Manca sempre meno alla 51° edizione della Festa della Stagion Bona e cosa ci aspetta, ovvero divertimento e un bel tuffo nel passato, lo sappiamo. Ma cosa c’è “dietro le quinte” della tradizione più attesa nel borgo di Panzano in Chianti?
Uno sguardo al cielo e uno allo smartphone, meteo.it o lamma a seconda delle preferenze. Luogo: Panzano in Chianti. Giorno: 25 Aprile. Ovvero l’imminente giovedì e manca davvero poco, giusto il tempo di affinare gli ultimi preparativi in questo angolo medievale di Chianti, dove Firenze e Siena distano esattamente gli stessi chilometri…33. Da queste parti è il giorno più atteso dell’anno: quello che inaugura la “Stagion Bona” – così si chiama il 25 Aprile a Panzano -, quello che riversa un intero borgo in un passato di faide e castelli e in un presente di divertimento, socialità, balli.
Già da un mese si lavora per rendere tutto possibile: per questo anche il meteo gioca la sua parte imprevedibile ma di certo non rovina la giornata. Cos’è il 25 Aprile a Panzano in Chianti, del resto, abbiamo imparato a conoscerlo un pò tutti: la rievocazione medievale, la sfilata in abiti d’epoca con partenza dal castello, le scene con la rappresentazione della diatriba tra Gherardini e Firidolfi. Poi le musiche in piazza e i fuochi d’artificio a fine serata. Andiamo veloce perché di fatto non è questo il focus del nostro articolo che vuole, invece, raccontarvi il dietro le quinte ovvero ciò che c’è prima e nessuno vede, le fatiche dei montatori ma anche la bellezza di condividere un progetto.

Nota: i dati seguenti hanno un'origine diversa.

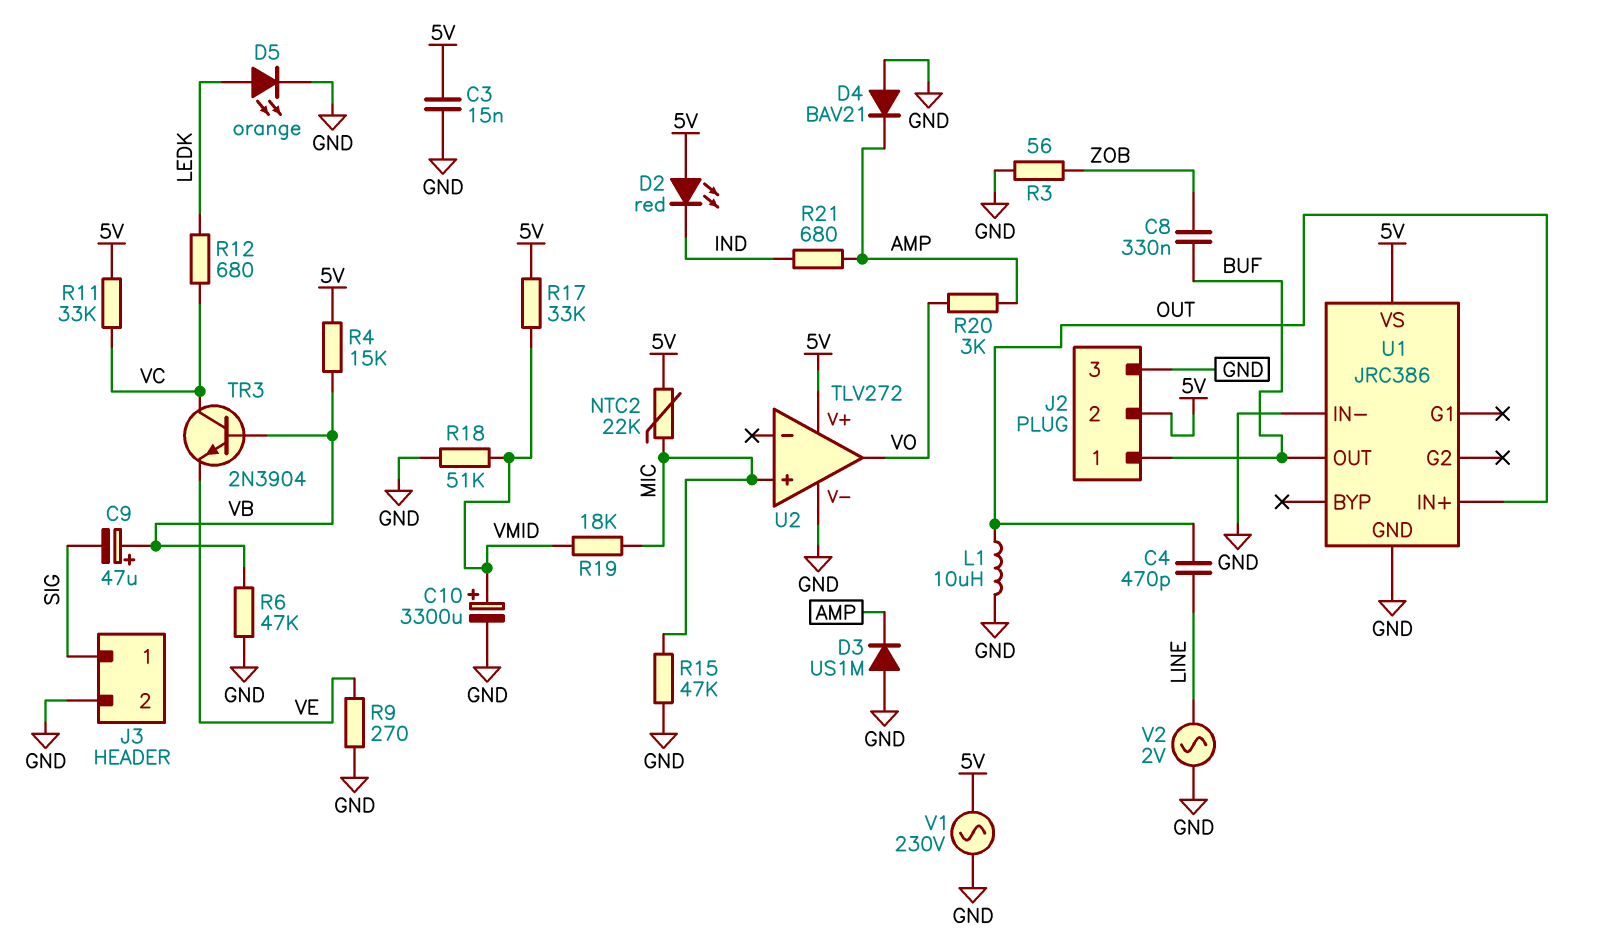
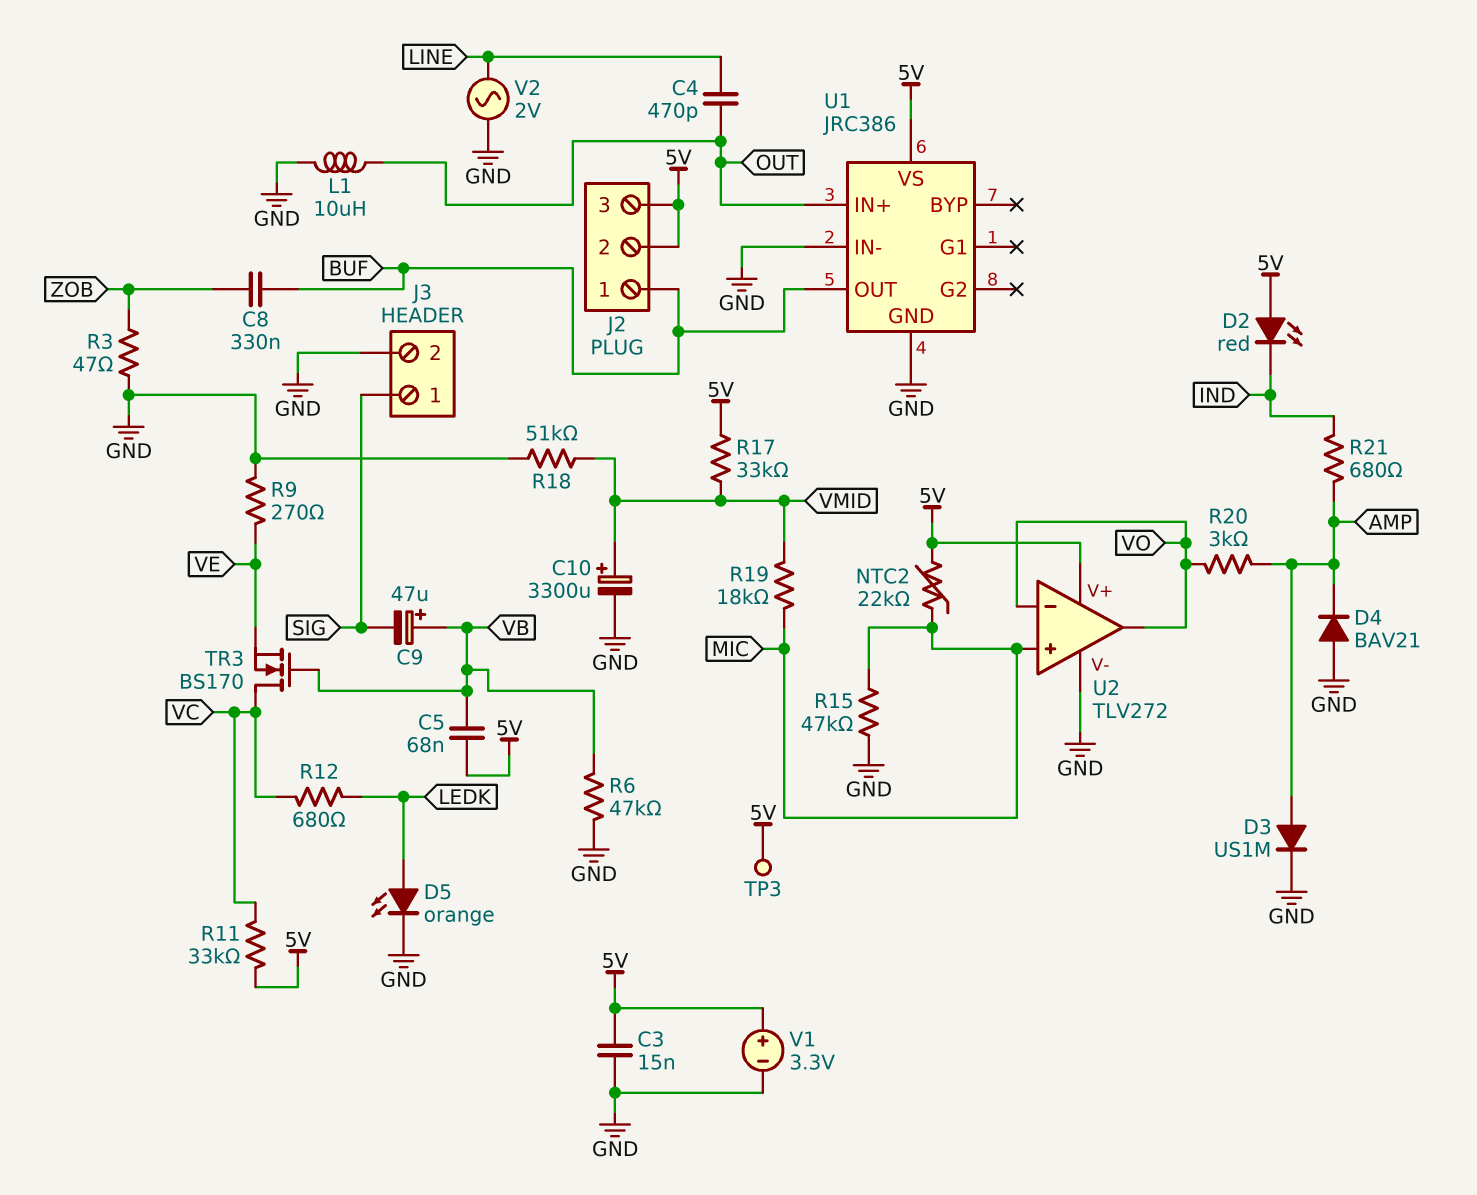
C5: none -> 68nF (5V, VB)
D3: diode US1M (A GND, K AMP) -> diode US1M (A AMP, K GND)
J2 pin 3: GND -> 5V
R3: 56 (GND, ZOB) -> 47 (GND, ZOB)
R4: 15k (5V, VB) -> none
TP3: none -> test point (5V)
TR3: NPN 2N3904 (B VB, C VC, E VE) -> NMOS BS170 (G VB, D VC, S VE)
U2 pin in-: none -> VO
V1: AC 230V (5V, GND) -> 3.3V (plus 5V, minus GND)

L’anima della Festa della Stagione Bona, testa e manovalanza pura, è Il Grondino, associazione che ravviva Panzano con lo scappio del carro del martedì dopo Pasqua, la Festa di Sant’Anna, Aprilante ogni prima domenica del mese, i mercatini di Natale. E, soprattutto, con il 25 Aprile che trasforma il paese in teatro storico e destinazione turistica.
Il Grondino unisce panzanesi di svariate età connessi dalla passione di rappresentare la loro frazione: da due decenni li guida il presidentissimo Claudio Gualdani, affiancato da ragazze e ragazzi di venti, trenta, quarant’anni. Ah, a proposito: AAA cercasi sempre nuove leve perché il ricambio generazionale è ciò che garantirà stabilità, nuove idee e degna conservazione delle tradizioni paesane.
Sabato scorso, con la clessidra che misurava -6 dal 25 Aprile, 20-25 panzanesi hanno indossato guanti e scarpe infortunistiche e in un pomeriggio hanno montato le strutture necessarie per la Festa della Stagione Bona. Animo pratico, chiodi in bocca e trapano in mano. Andiamo: montati gli stand alla Casa del Popolo e alla Chiesa di Santa Maria, dove saranno serviti per tutto il giorno ficattole, panini, primi, vino, birra e altre bontà. Poi, in piazza Ricasoli – la piazzetta di Panzano Alto – ecco i pali che costituiscono il palcoscenico dove sarà rappresentato lo spettacolo principale della rievocazione storica, impiccagione compresa. Tra una battuta e l’altra, tra chi si indaffara e chi coordina con il sorriso, tutti a lavoro fino alle 20:00. Aspettando le “dame” che, da un’altra parte del piccolo borgo, pensavano ad aspetti logistici-organizzativi altrettanto fondamentali: lotteria, cura degli strumenti medievali come scudi e cartelli, predisposizione di addobbi e altri arredi disposti per il paese.
Ore 20:30. Stop, basta. Fuori il martello, dentro la forchetta…è tempo di mettersi a tavola, rigorosamente insieme: dopo il pomeriggio di lavoro non si può mangiare ognuno a casa sua e allora cena collettiva al Vescovino dove si consolidano le amicizie e si continua a organizzare il 25 Aprile: “Domattina icche si fa? A che ora ci si trova? Icche manca?”. Così fino alla sera di mercoledì 24, vigilia del giovedì sacro panzanese, quando fino a tarda notte si rimane in paese per gli ultimi accorgimenti e si cena di nuovo insieme, magari da asporto…guai a lasciare il presidio della piazza fino a lavori ultimati.
Potremmo chiedere a Claudio e ai suoi ragazzi cos’è il 25 Aprile per loro ma sarebbe superfluo, ora che vi abbiamo raccontato il “dietro le scene“: è tempo speso e tempo tolto ad altro, è fatica (ricompensata), senso di appartenenza e voglia di esserci, è mobilitazione e sapersi parte attivissima di una tradizione che si tramanda dai genitori ai figli, dai nonni ai nipoti.